Keiron Holyome, Blackberry vice-president for UK and Ireland, Middle East, and Africa, also spoke in support of the government’s ambitions, describing cyber warfare as a “formidable threat” to both UK businesses and institutions.

“It’s right that it is governed by international legislation,” he said. “As governments work on a Geneva convention for cyber space, our critical infrastructure and businesses face a daily threat.”

However, he added, it was just as important not to lose sight of the wealth of strategies, skills and technologies that already exist and that can prevent attacks before they execute.

“Continuous threat hunting, automated controls deployment, proactive testing and securing every single endpoint is possible with a prevention-first approach,” said Holyome. “It starts with a zero-trust environment – no user can access anything until they prove who they are, that their access is authorised and they’re not acting maliciously.

“The best way UK organisations can defend themselves in the face of cyber warfare is to be more proactive – and less reactive – in their protection strategy, deploying threat-informed defence and managed services to counter pervading skills and resource challenges. By building up a strong bastion of preventative security, organisations can increase their resilience in the face of global cyber threat.”

Tall order

Steve Cottrell, EMEA chief technology officer at Vectra AI, said: “While it’s extremely positive that the UK government is looking at opportunities to provide clarity in this area, it’s hard to see how anything meaningful can be achieved without widespread international consensus and legislative alignment.

“Cyber attacks frequently cross international boundaries and are often perpetrated from countries that tolerate or downright encourage the attacks as they serve their broader political interests.

“Additionally, there is a challenge when it comes to activities that could be categorised as state espionage – as these are not explicitly prohibited under international law,” he said. “Geopolitics is likely to continue to be the main catalyst for cyber attacks against nations and organisations for the foreseeable future, and it’s key that security defenders stay alert to the evolving cyber threat landscape.”

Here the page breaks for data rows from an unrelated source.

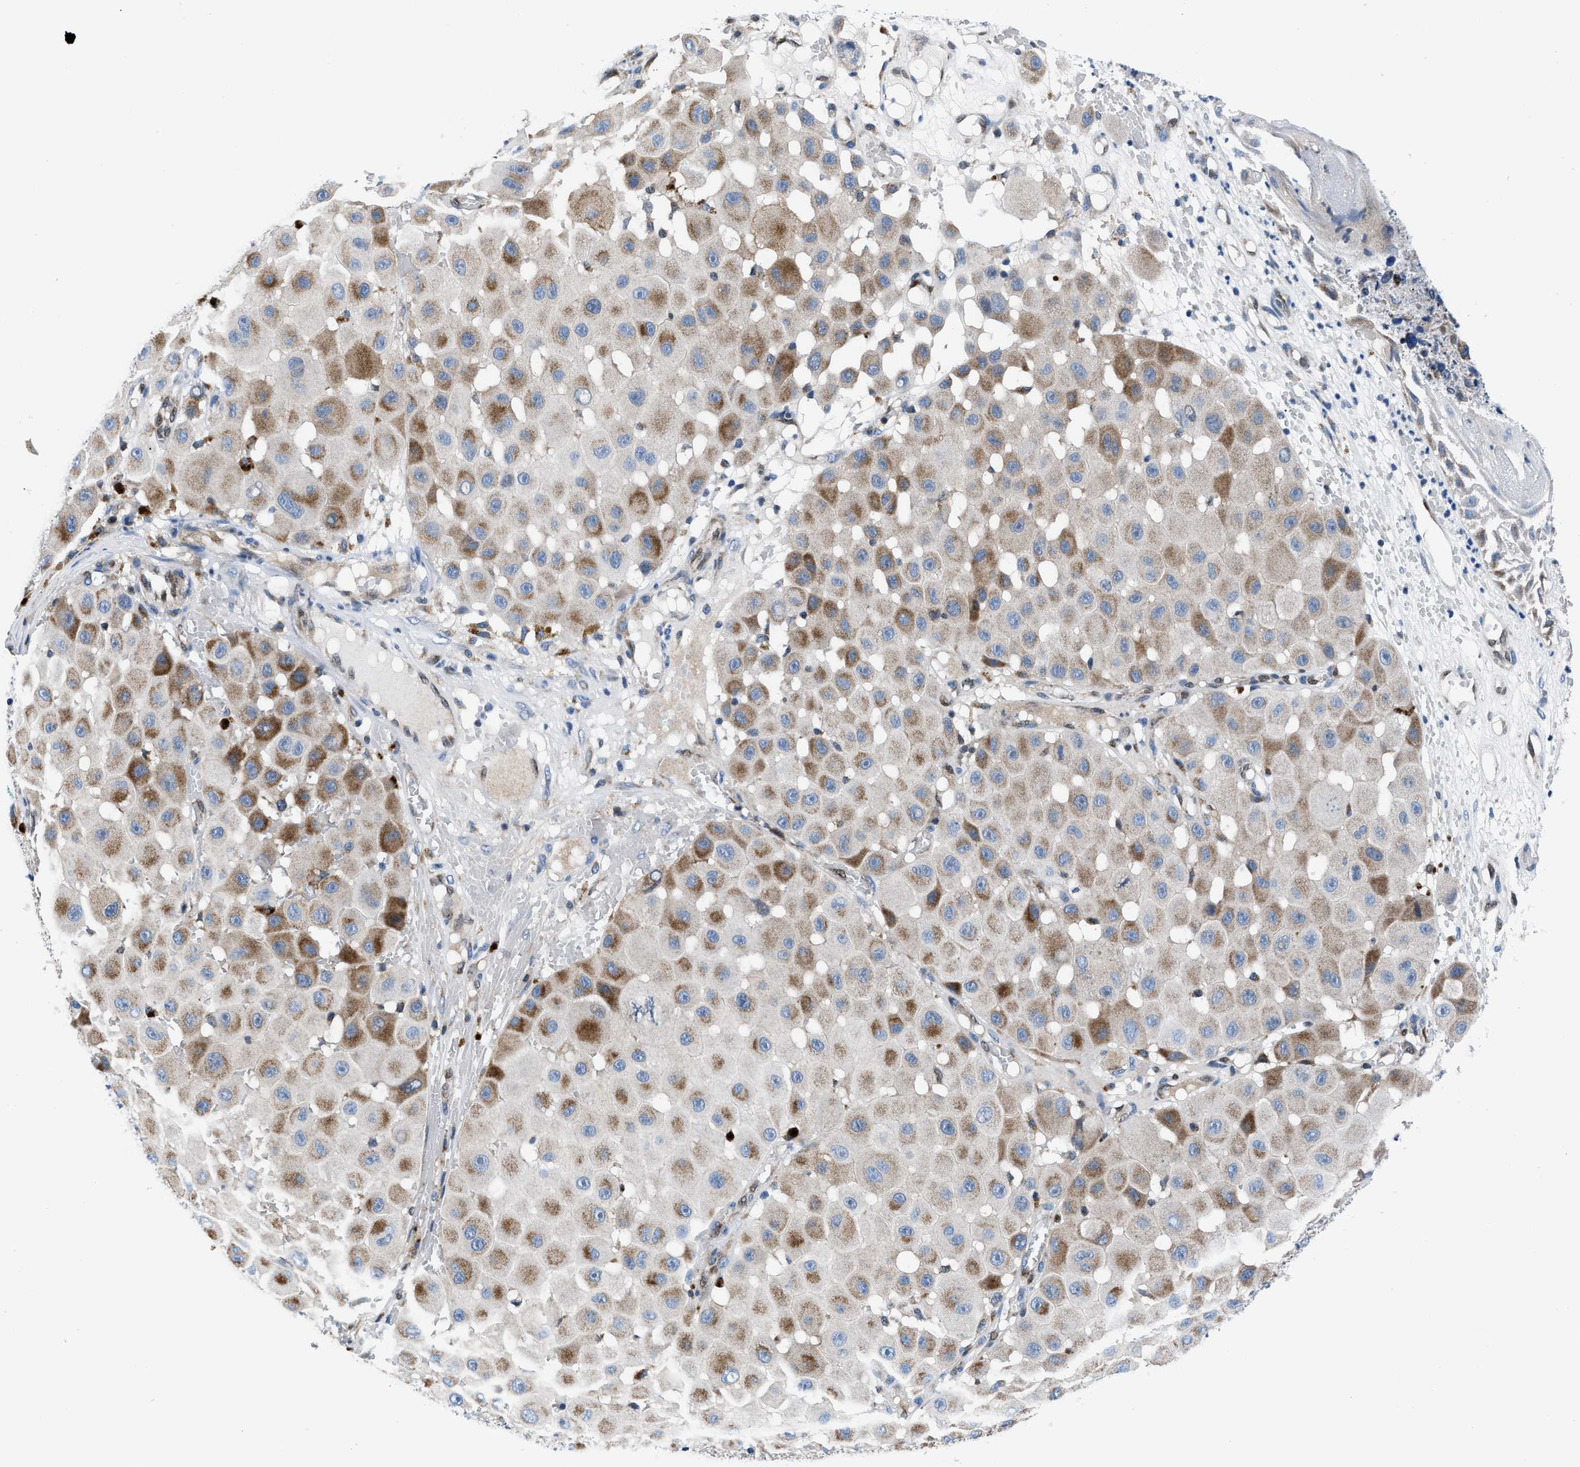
{"staining": {"intensity": "moderate", "quantity": "25%-75%", "location": "cytoplasmic/membranous"}, "tissue": "melanoma", "cell_type": "Tumor cells", "image_type": "cancer", "snomed": [{"axis": "morphology", "description": "Malignant melanoma, NOS"}, {"axis": "topography", "description": "Skin"}], "caption": "Malignant melanoma was stained to show a protein in brown. There is medium levels of moderate cytoplasmic/membranous positivity in about 25%-75% of tumor cells.", "gene": "LMO2", "patient": {"sex": "female", "age": 81}}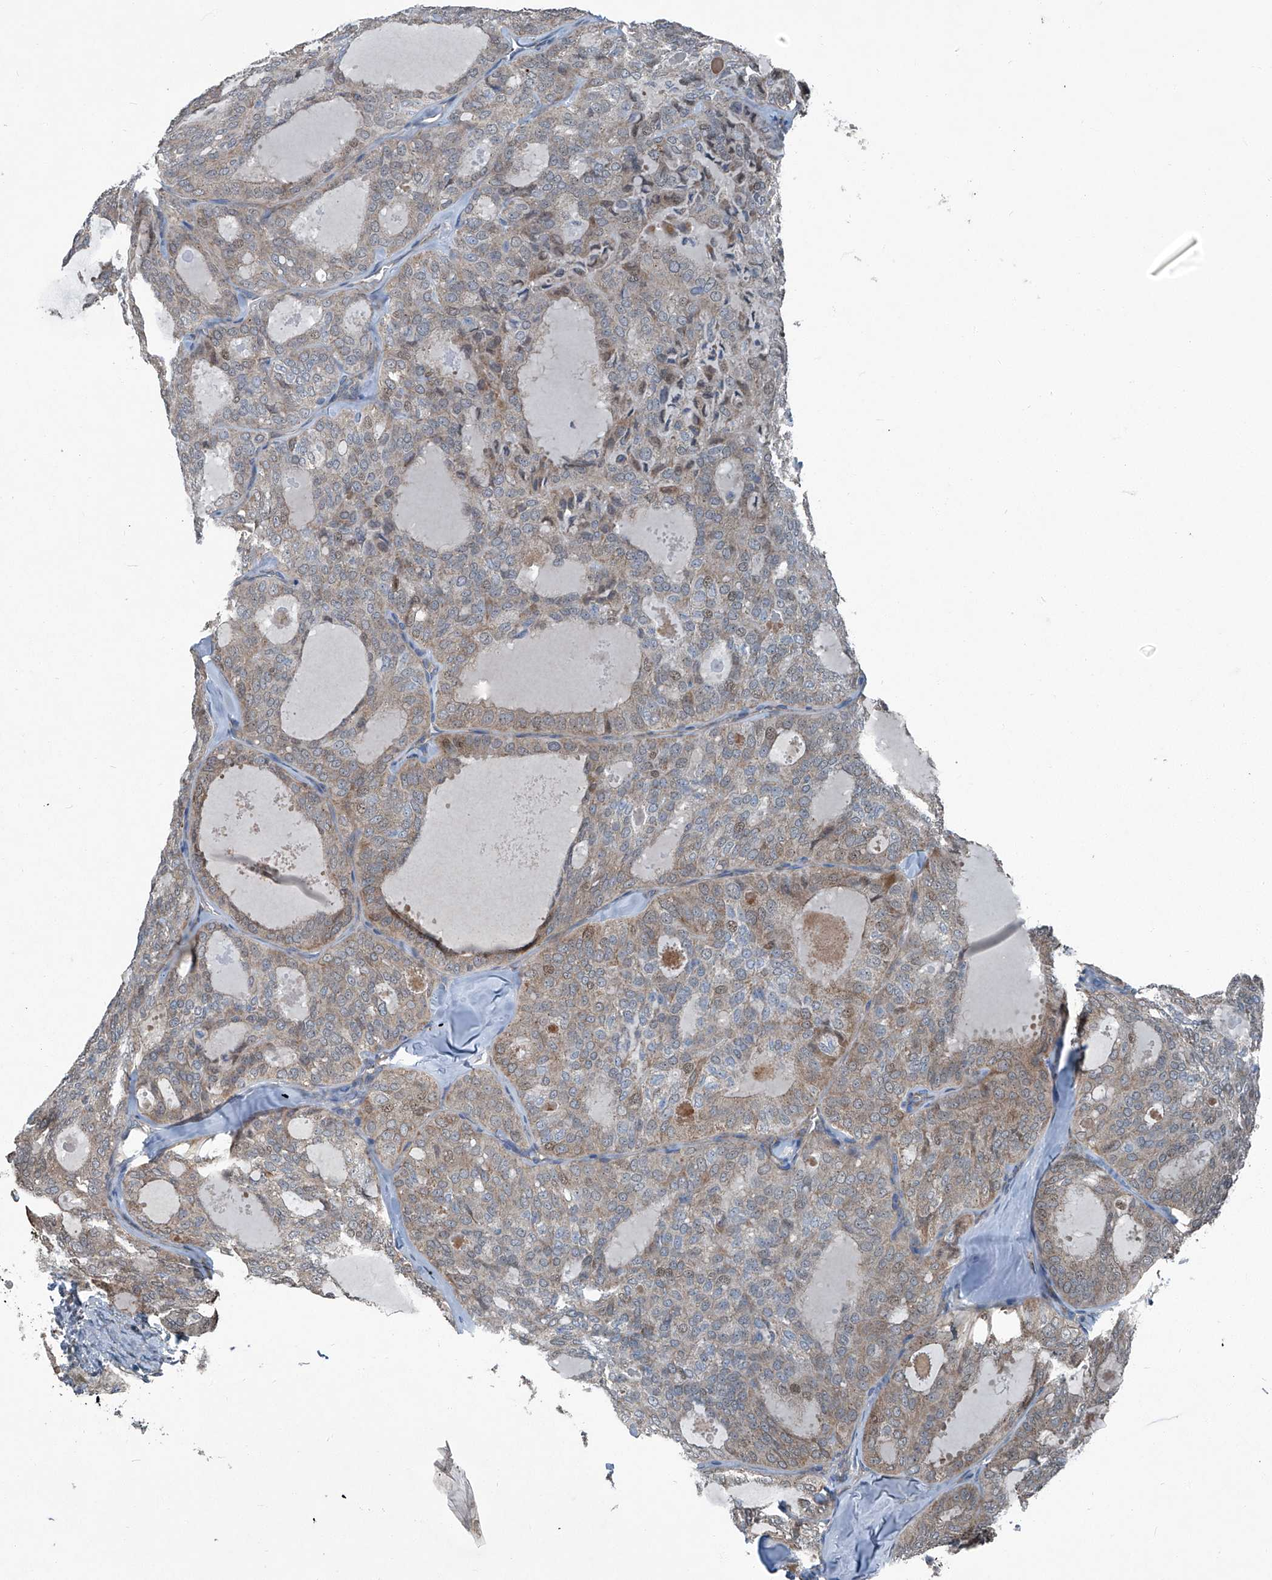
{"staining": {"intensity": "weak", "quantity": "25%-75%", "location": "cytoplasmic/membranous"}, "tissue": "thyroid cancer", "cell_type": "Tumor cells", "image_type": "cancer", "snomed": [{"axis": "morphology", "description": "Follicular adenoma carcinoma, NOS"}, {"axis": "topography", "description": "Thyroid gland"}], "caption": "Follicular adenoma carcinoma (thyroid) was stained to show a protein in brown. There is low levels of weak cytoplasmic/membranous positivity in approximately 25%-75% of tumor cells.", "gene": "SENP2", "patient": {"sex": "male", "age": 75}}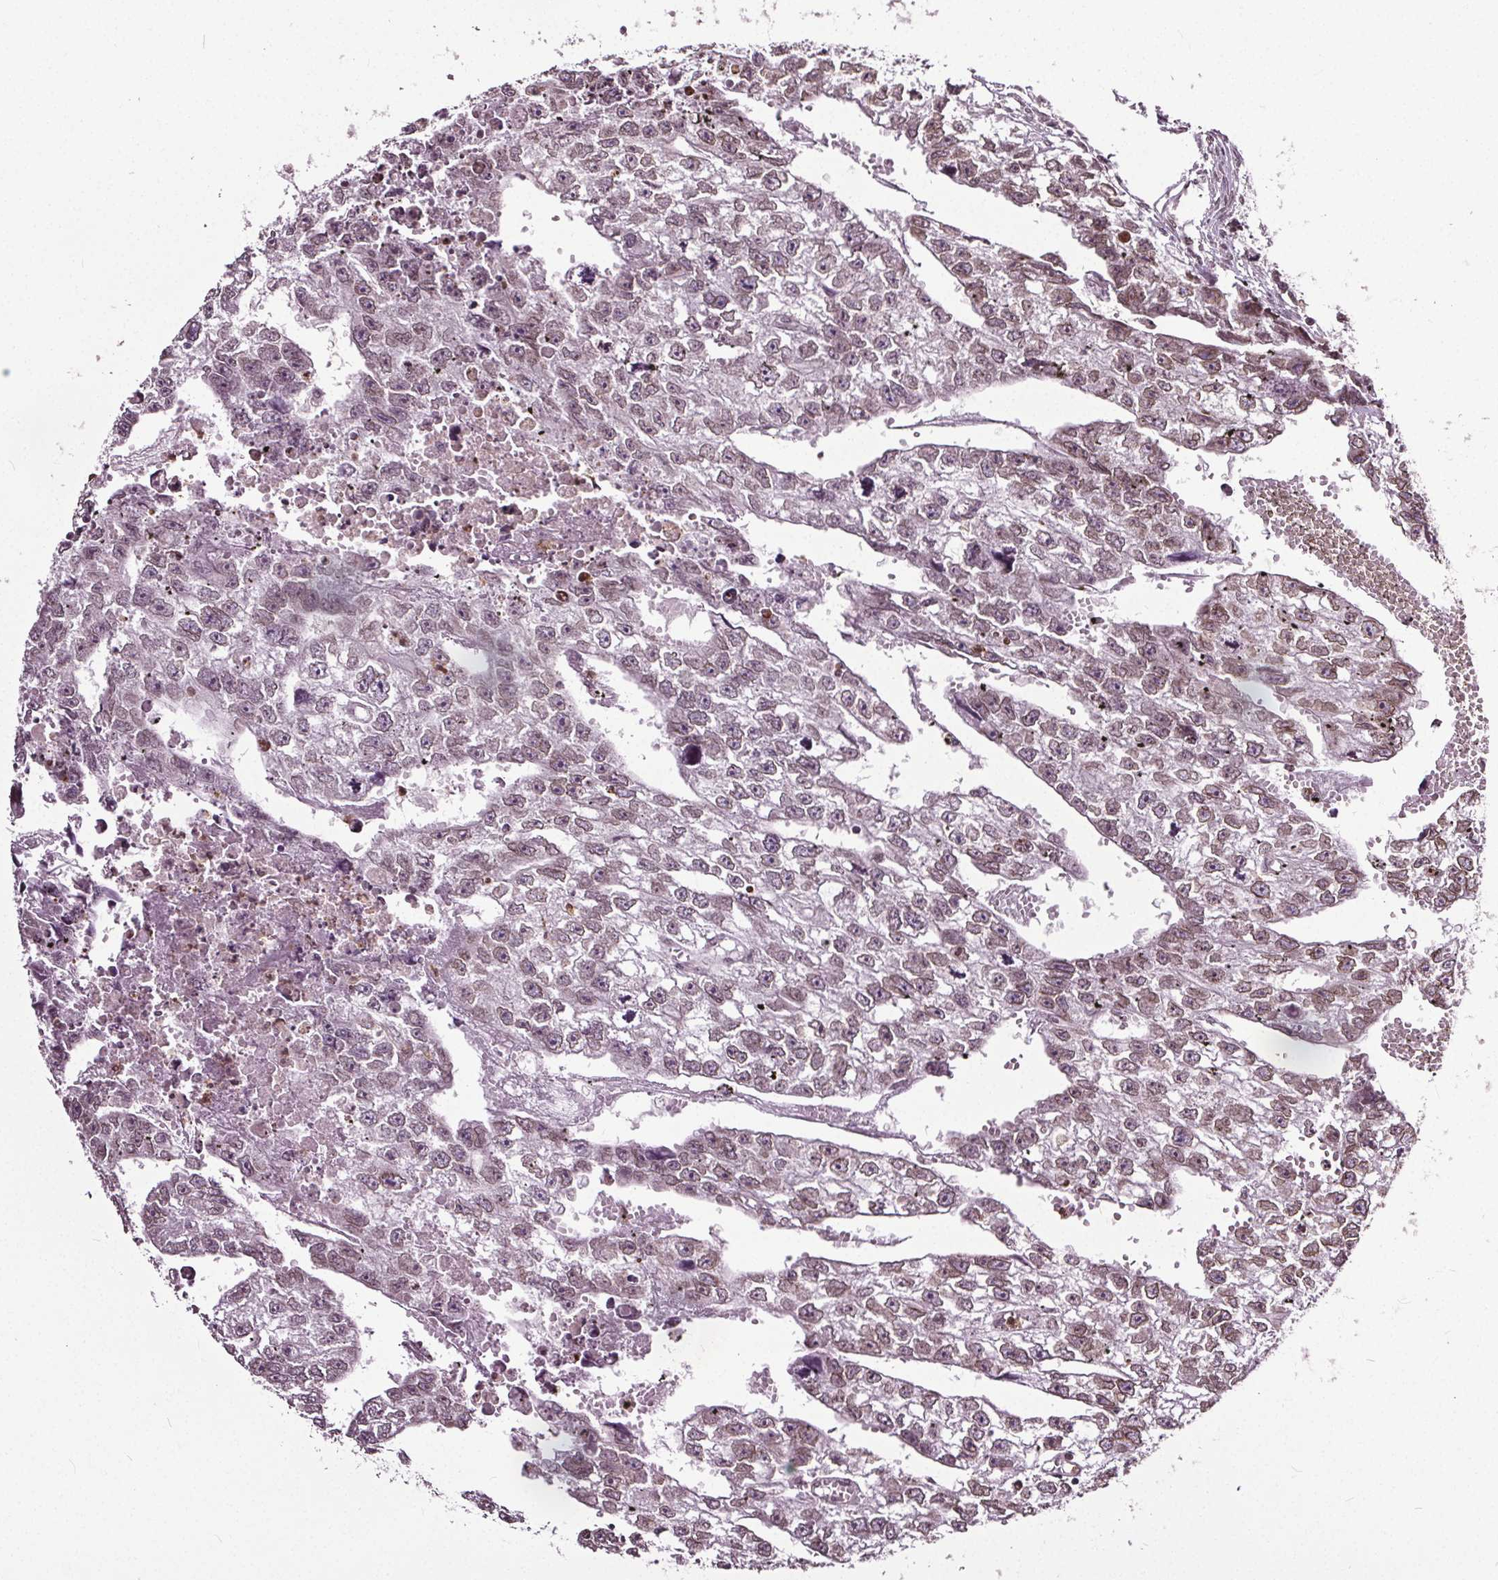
{"staining": {"intensity": "moderate", "quantity": "<25%", "location": "cytoplasmic/membranous,nuclear"}, "tissue": "testis cancer", "cell_type": "Tumor cells", "image_type": "cancer", "snomed": [{"axis": "morphology", "description": "Carcinoma, Embryonal, NOS"}, {"axis": "morphology", "description": "Teratoma, malignant, NOS"}, {"axis": "topography", "description": "Testis"}], "caption": "Protein expression analysis of human teratoma (malignant) (testis) reveals moderate cytoplasmic/membranous and nuclear expression in approximately <25% of tumor cells.", "gene": "TTC39C", "patient": {"sex": "male", "age": 44}}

Ismael Valenzuela, Blackberry’s vice-president of threat research and intelligence, said: “Setting rules of the road for cyber conflict and defining justified responses is a tall order. While this defining of the international law in cyber space is an admirable and necessary development signifying the importance of cyber security for nation states, public and private organisations need to continue to prioritise improving their proactive threat-informed defensive stance against cyber attacks.”